- **Work to be completed**: The word "전달합니다" marks the lines to find; copy every such line from the data below.

Records contained in a dataset
⟨

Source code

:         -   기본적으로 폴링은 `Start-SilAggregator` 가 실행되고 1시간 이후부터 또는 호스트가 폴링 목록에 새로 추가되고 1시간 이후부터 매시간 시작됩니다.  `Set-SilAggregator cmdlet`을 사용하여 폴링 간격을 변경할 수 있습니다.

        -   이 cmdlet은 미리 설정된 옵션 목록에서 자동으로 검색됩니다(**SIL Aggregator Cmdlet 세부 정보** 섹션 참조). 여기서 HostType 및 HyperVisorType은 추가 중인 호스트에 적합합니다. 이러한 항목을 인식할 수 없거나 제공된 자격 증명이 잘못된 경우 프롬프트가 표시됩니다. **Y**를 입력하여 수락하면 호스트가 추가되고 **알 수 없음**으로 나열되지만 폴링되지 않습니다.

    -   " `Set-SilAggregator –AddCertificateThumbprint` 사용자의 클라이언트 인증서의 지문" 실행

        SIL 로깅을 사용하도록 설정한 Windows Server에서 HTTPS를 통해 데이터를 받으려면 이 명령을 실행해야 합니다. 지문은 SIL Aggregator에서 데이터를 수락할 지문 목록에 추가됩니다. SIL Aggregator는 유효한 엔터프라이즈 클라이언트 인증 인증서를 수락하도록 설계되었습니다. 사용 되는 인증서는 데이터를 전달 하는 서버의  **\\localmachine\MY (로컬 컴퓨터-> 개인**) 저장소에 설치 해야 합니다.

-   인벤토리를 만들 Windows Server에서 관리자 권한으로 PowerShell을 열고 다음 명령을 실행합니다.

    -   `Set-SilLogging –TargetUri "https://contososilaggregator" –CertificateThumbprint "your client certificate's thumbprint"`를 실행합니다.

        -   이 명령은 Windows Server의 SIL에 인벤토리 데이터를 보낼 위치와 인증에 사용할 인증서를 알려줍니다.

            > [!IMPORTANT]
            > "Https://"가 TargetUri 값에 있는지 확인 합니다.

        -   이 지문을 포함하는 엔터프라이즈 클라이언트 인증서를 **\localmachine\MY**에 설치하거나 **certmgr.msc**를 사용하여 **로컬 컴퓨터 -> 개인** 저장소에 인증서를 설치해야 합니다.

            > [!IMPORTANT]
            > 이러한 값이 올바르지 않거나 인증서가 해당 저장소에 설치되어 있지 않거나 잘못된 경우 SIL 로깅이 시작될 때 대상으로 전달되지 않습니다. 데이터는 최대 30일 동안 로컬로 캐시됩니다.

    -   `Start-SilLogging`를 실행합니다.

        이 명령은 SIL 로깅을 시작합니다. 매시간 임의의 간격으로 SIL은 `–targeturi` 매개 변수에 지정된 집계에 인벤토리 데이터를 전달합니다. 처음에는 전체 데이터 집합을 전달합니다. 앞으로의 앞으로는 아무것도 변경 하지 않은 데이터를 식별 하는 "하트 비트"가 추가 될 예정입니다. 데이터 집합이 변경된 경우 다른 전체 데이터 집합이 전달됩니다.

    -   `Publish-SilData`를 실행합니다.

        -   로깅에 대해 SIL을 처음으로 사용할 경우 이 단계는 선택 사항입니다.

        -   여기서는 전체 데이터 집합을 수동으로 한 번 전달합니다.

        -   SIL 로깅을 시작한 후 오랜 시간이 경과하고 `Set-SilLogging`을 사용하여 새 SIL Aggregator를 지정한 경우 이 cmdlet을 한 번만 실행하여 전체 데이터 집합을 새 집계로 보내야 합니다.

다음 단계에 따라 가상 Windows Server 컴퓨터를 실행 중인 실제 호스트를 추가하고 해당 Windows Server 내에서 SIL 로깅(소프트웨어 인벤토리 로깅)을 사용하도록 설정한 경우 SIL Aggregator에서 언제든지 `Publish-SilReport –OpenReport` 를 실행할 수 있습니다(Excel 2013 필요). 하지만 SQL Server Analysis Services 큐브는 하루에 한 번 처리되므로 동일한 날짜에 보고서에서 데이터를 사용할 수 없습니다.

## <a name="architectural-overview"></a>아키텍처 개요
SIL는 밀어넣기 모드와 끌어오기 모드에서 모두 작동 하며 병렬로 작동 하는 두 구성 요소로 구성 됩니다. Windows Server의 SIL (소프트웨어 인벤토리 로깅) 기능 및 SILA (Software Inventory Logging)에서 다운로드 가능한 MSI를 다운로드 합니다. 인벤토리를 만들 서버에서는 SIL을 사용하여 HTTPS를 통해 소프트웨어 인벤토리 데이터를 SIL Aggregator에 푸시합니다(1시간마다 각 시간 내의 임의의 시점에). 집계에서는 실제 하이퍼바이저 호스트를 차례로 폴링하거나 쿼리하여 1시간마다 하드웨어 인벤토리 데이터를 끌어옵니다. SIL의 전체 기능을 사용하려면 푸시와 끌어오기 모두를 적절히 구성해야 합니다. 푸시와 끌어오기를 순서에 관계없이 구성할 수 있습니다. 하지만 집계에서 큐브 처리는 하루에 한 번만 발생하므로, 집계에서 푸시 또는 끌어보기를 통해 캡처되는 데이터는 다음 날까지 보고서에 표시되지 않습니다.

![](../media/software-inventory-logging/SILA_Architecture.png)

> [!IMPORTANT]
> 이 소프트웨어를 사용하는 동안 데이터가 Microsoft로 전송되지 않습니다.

⟩

- **Response to the exercise**:
        이 명령은 SIL 로깅을 시작합니다. 매시간 임의의 간격으로 SIL은 `–targeturi` 매개 변수에 지정된 집계에 인벤토리 데이터를 전달합니다. 처음에는 전체 데이터 집합을 전달합니다. 앞으로의 앞으로는 아무것도 변경 하지 않은 데이터를 식별 하는 "하트 비트"가 추가 될 예정입니다. 데이터 집합이 변경된 경우 다른 전체 데이터 집합이 전달됩니다.
        -   여기서는 전체 데이터 집합을 수동으로 한 번 전달합니다.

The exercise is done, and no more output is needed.